ChatGPT is designed for interactive dialogue. It responds to user questions in natural language. ChatGPT has limited short-term memory, enabling it to produce coherent responses considering the conversation history. The model can "learn" during a single chat session, but it only retains this knowledge within that session.
Even though the GPT model can produce text that appears human-like and even profound, its "understanding" of language and text is fundamentally based on statistical models and not genuine comprehension or consciousness. Here are a few reasons why one might argue that GPT doesn't understand language in the same way humans do:
No Real Contextual Understanding: While GPT can form sentences on topics presented to it, it doesn't deeply understand these subjects. It can answer questions based on its statistical models and training data, but it doesn't grasp context in the same way humans do, who base their understanding on experiences, emotions, and cumulative life knowledge.
No Emotional Understanding: GPT can simulate emotions in its text, but it doesn't truly feel emotions. Human linguistic understanding often ties with their emotions, but GPT merely reacts to input without any emotional response.
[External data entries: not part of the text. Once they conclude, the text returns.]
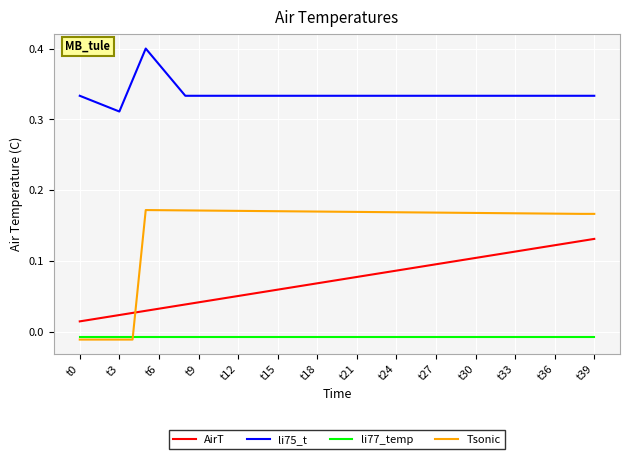

Which series has the widest spread of values?

Tsonic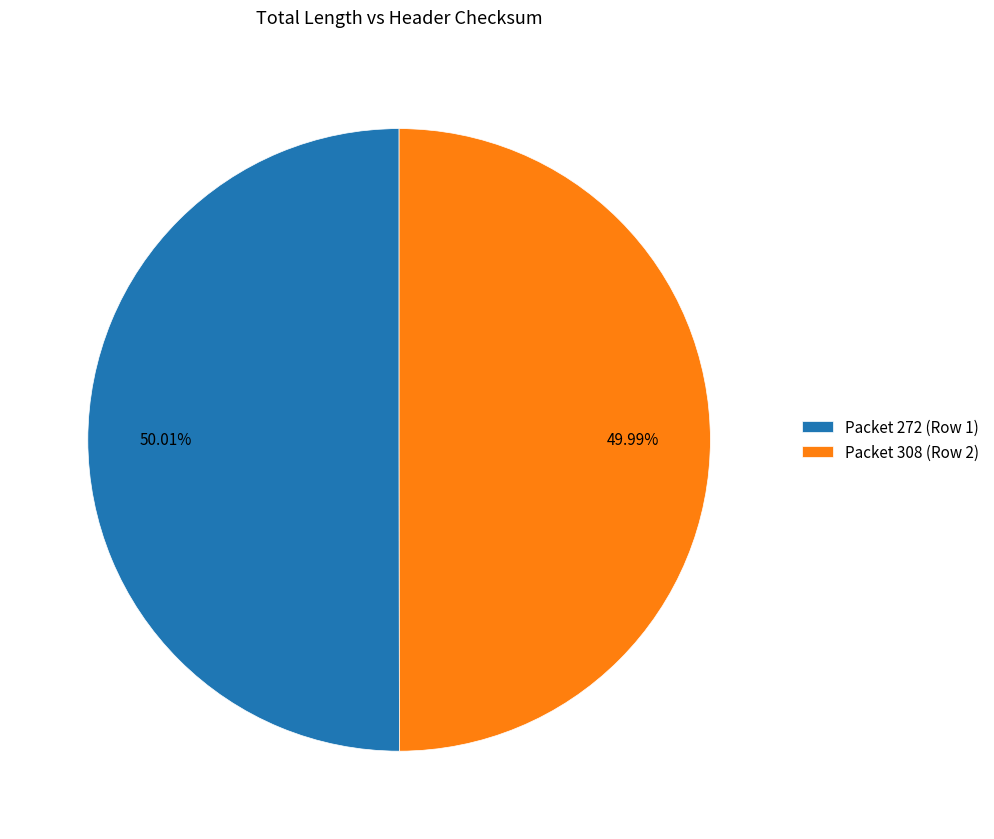

Combined, do Packet 308 (Row 2) and Packet 272 (Row 1) account for over 50%?

Yes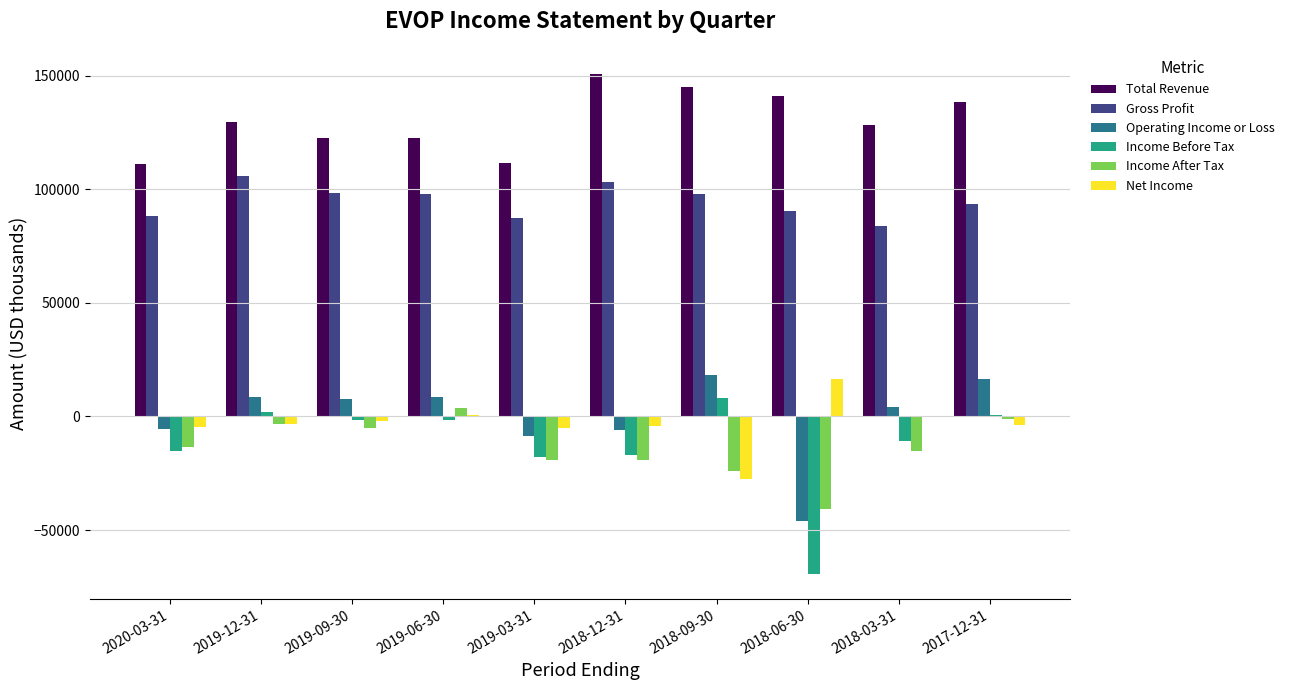

How many series are shown in this chart?

6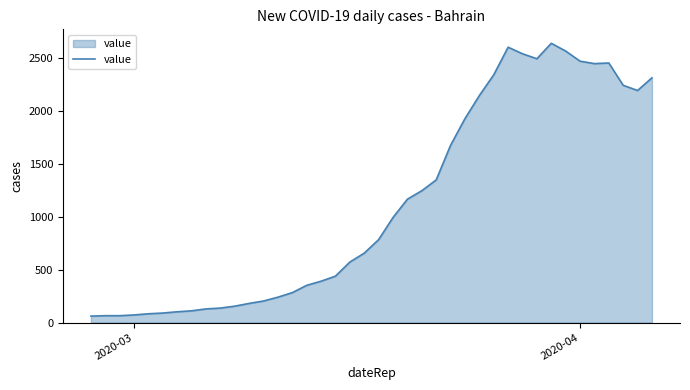

What is the smallest value displayed?

61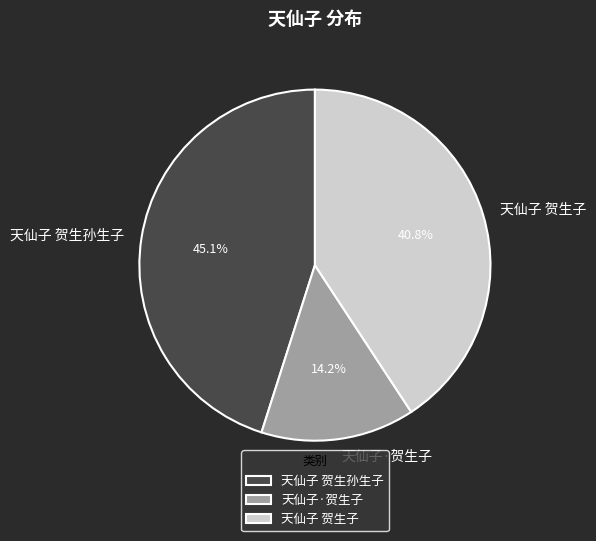

How much of the chart is everything except 天仙子·贺生子?

85.8%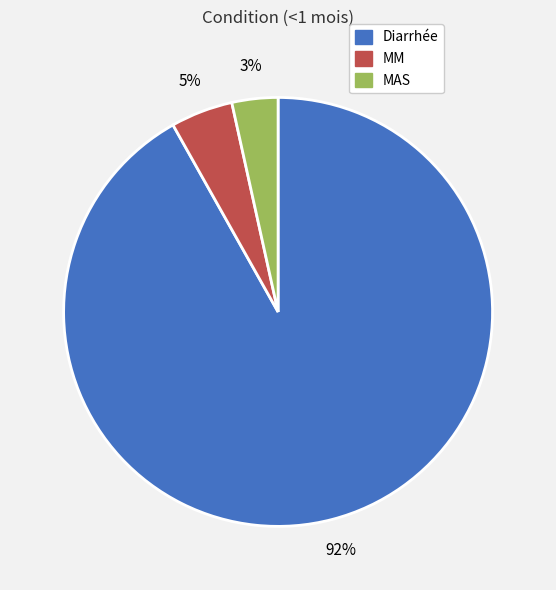

To the nearest percent, what portion does Diarrhée represent?

92%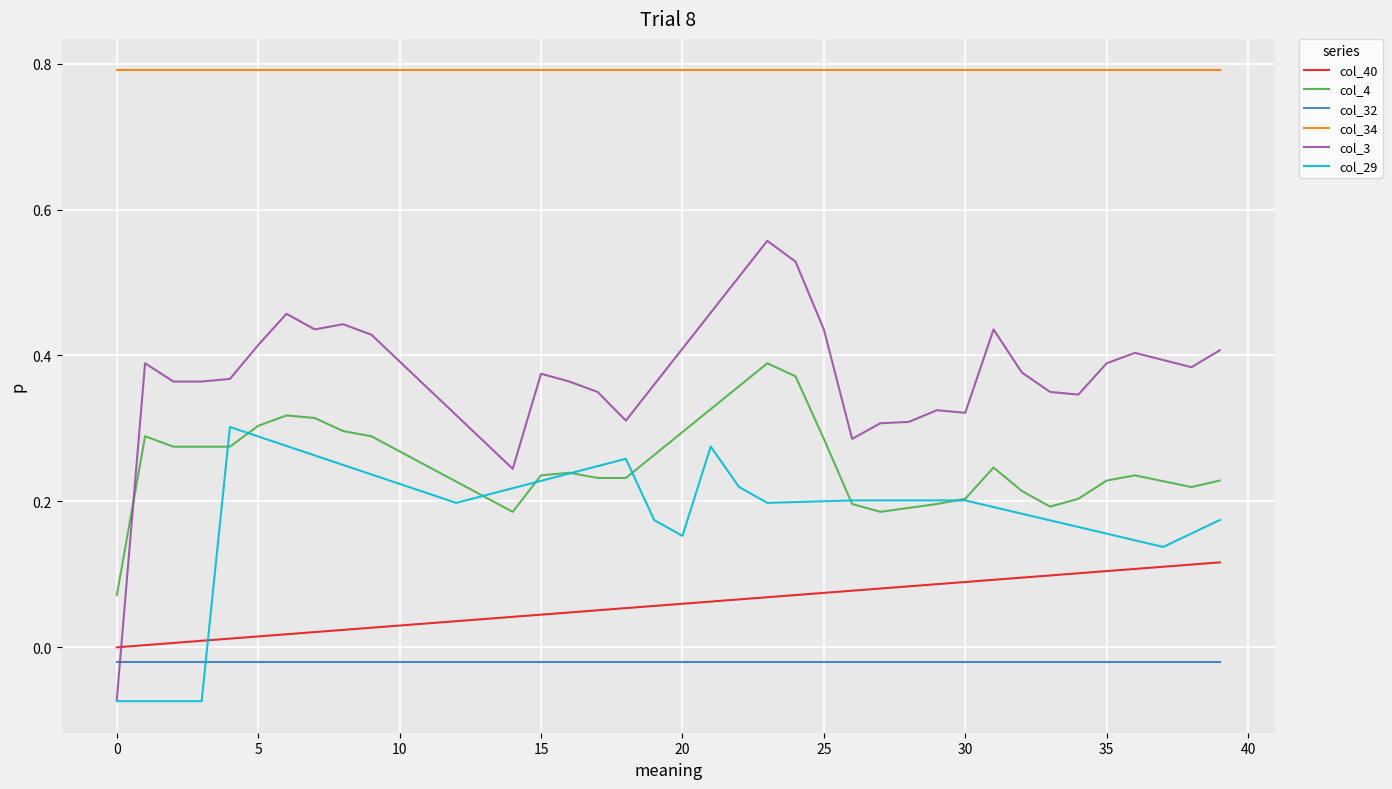

Which series has the largest total across all categories?

col_34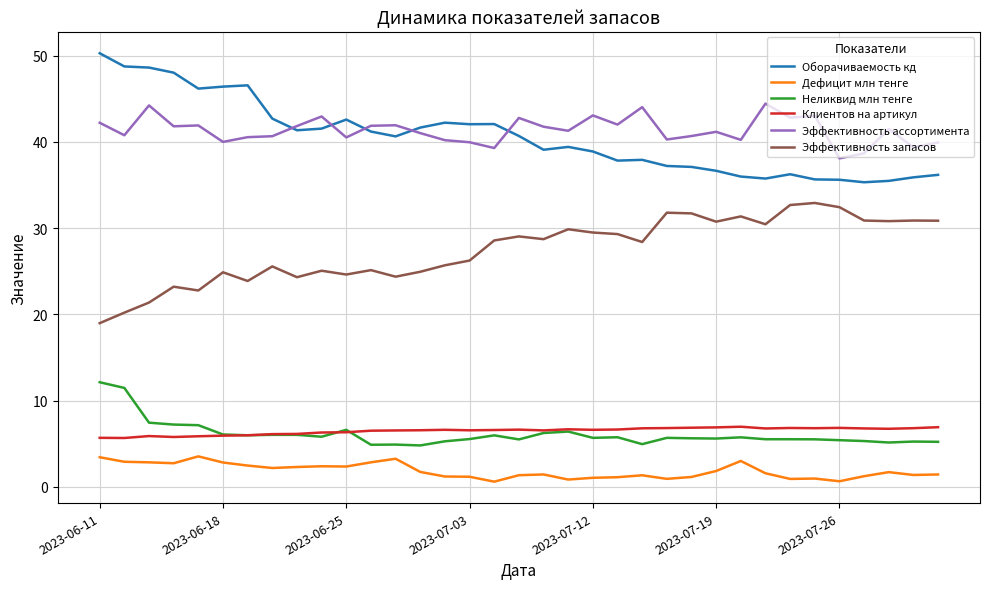

True or false: Эффективность ассортимента and Клиентов на артикул cross at least once.

False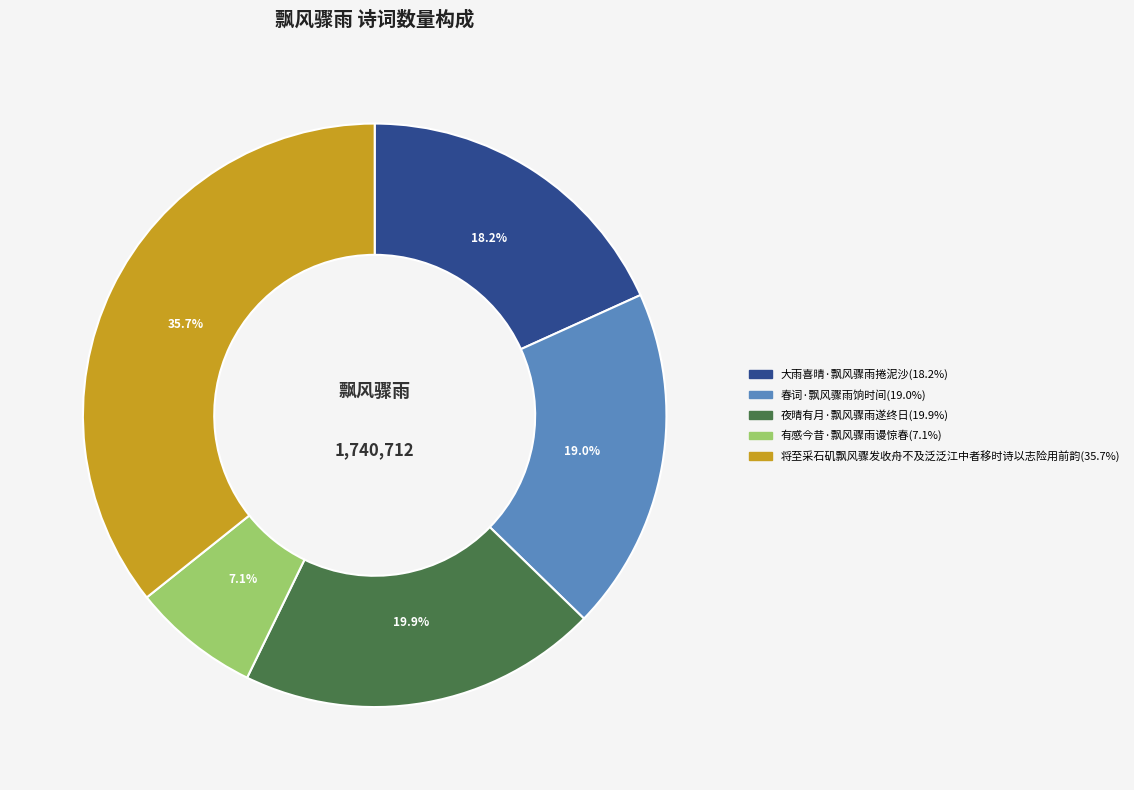

Does 大雨喜晴·飘风骤雨捲泥沙 represent more than half of the total?

No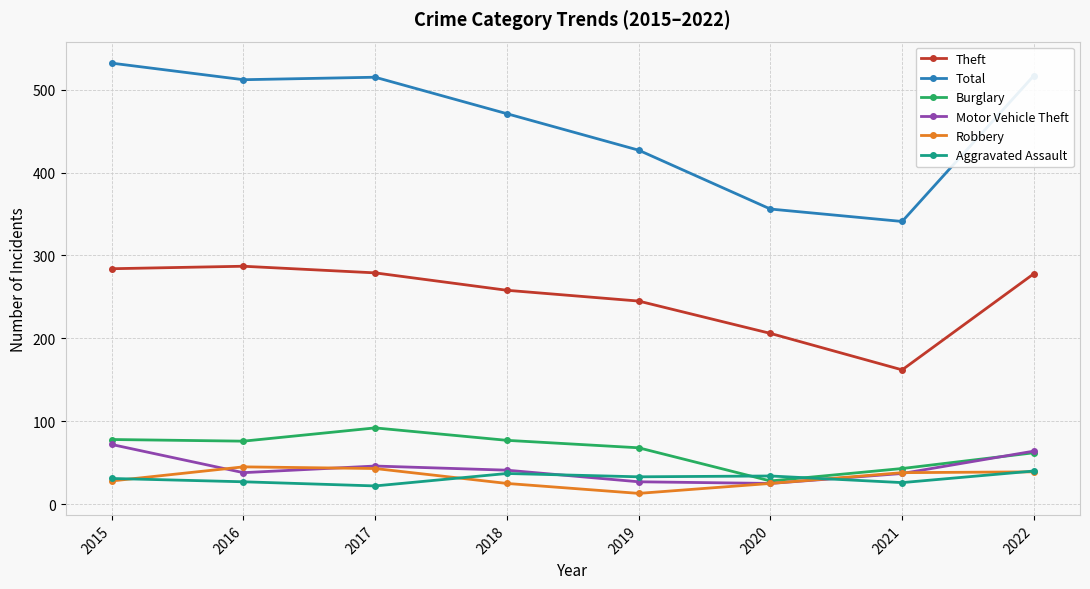

Which series changed the most between 2016 and 2020?

Total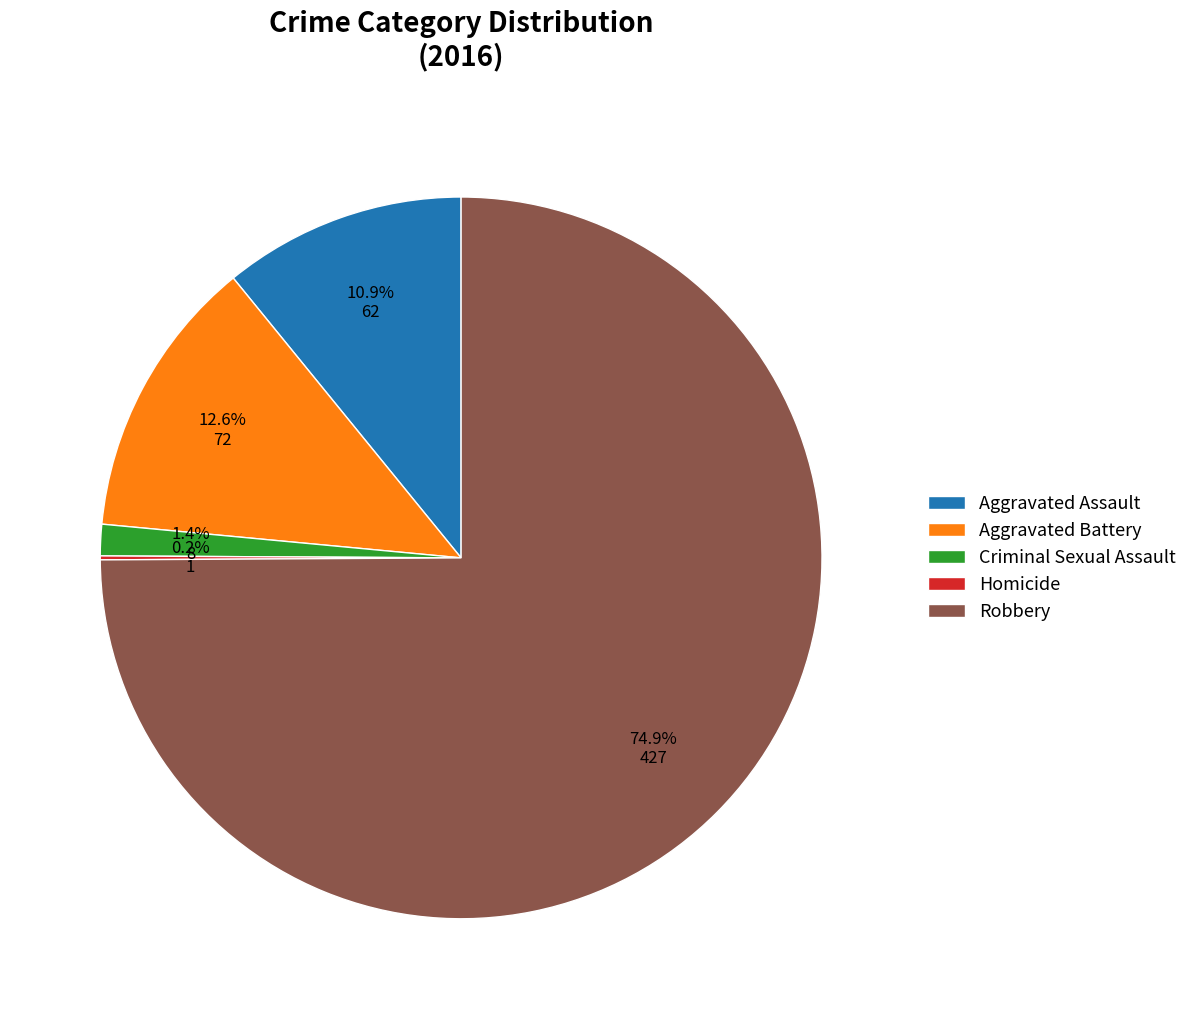

Is it true that Criminal Sexual Assault is 11% of the pie?

False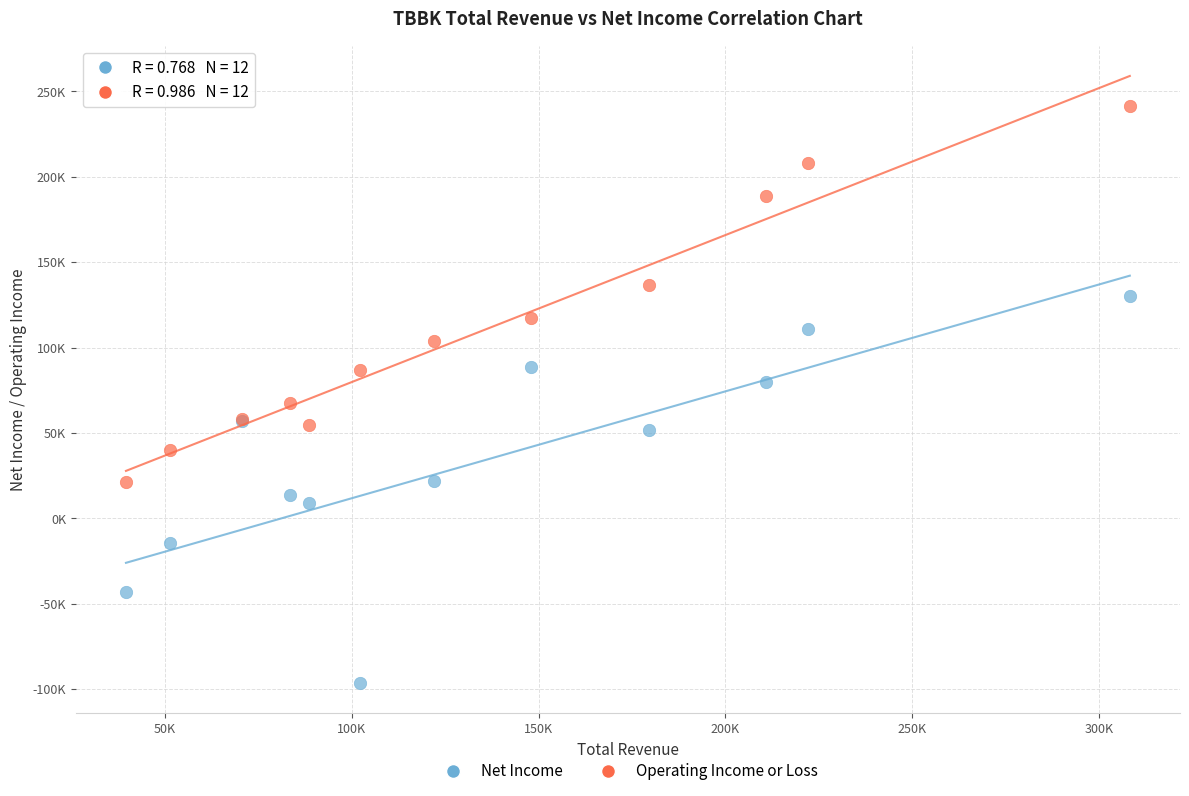

Which series contains the highest Y value?

Operating Income or Loss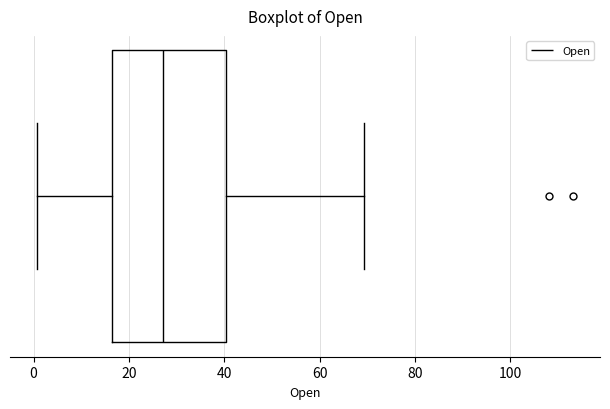

Where does the median line of the box sit on the x-axis? The values are not printed on the chart, so give them approximately, as read against the axis.

28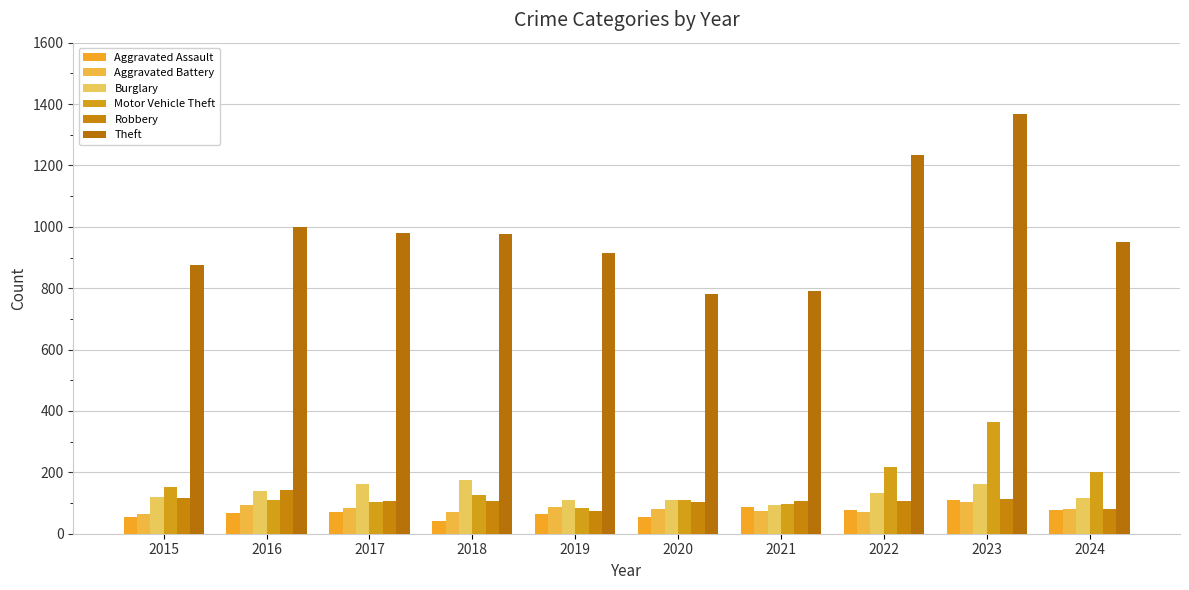

Which series has the largest range (max minus min)?

Theft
Statistical, Not Logical Understanding: GPT's "understanding" is based on the frequency of words and phrases in its training data. It doesn't comprehend through logical contemplation or deductive thinking but rather reflects the frequency with which certain words or phrases appeared together in its training data.
No Self-awareness or Intent: GPT isn't self-aware and doesn't possess its own will. When a human communicates, they often have a purpose or intent behind their words. GPT responds based on input without any underlying intent or purpose.
Limited Context: While GPT can consider the context provided at a specific moment (like previous sentences in a conversation), it lacks long-term memory and doesn't grasp broader conversation histories or more holistic contexts.
Students and staff at the University of Turku have access to Microsoft Copilot, which is part of the university's Microsoft 365 license. Copilot operates in a secure mode, ensuring that entered data is neither stored nor used to train the AI. It uses OpenAI's GPT-4 language model and the Designer Image Creator based on DALL·E 3 for image creation. Copilot offers three conversational styles:
- Creative: Produces imaginative responses, such as poems and stories.
- Balanced: Delivers responses that are both balanced and informative.
- Precise: Provides accurate and detailed responses.
Copilot requires a University of Turku account for access and is optimized for use with the Microsoft Edge browser.
ChatGPT is a natural language chatbot developed by OpenAI that utilizes the GPT algorithm family. It is specifically fine-tuned for interactive conversations and draws on a vast linguistic dataset. Additionally, ChatGPT can interpret visual information and generate images using DALL-E. The basic version of ChatGPT is free but requires user registration.
Key differences compared to Copilot from the perspective of the University of Turku include:
- Data Privacy: In the free version of ChatGPT, user-provided data and files can be utilized, for instance, to train the model, whereas Copilot’s data remains within the organization.
- Ethics: Copilot offers superior protection for copyright and sensitive information, making it a more ethical choice for organizational use.
Designed specifically for programmers, GitHub Copilot serves as a code completion tool that provides real-time coding suggestions and automatically completes lines of code. It utilizes OpenAI's Codex model and supports a variety of programming languages and frameworks. Over time, GitHub Copilot learns from users' coding patterns and tailors its suggestions accordingly.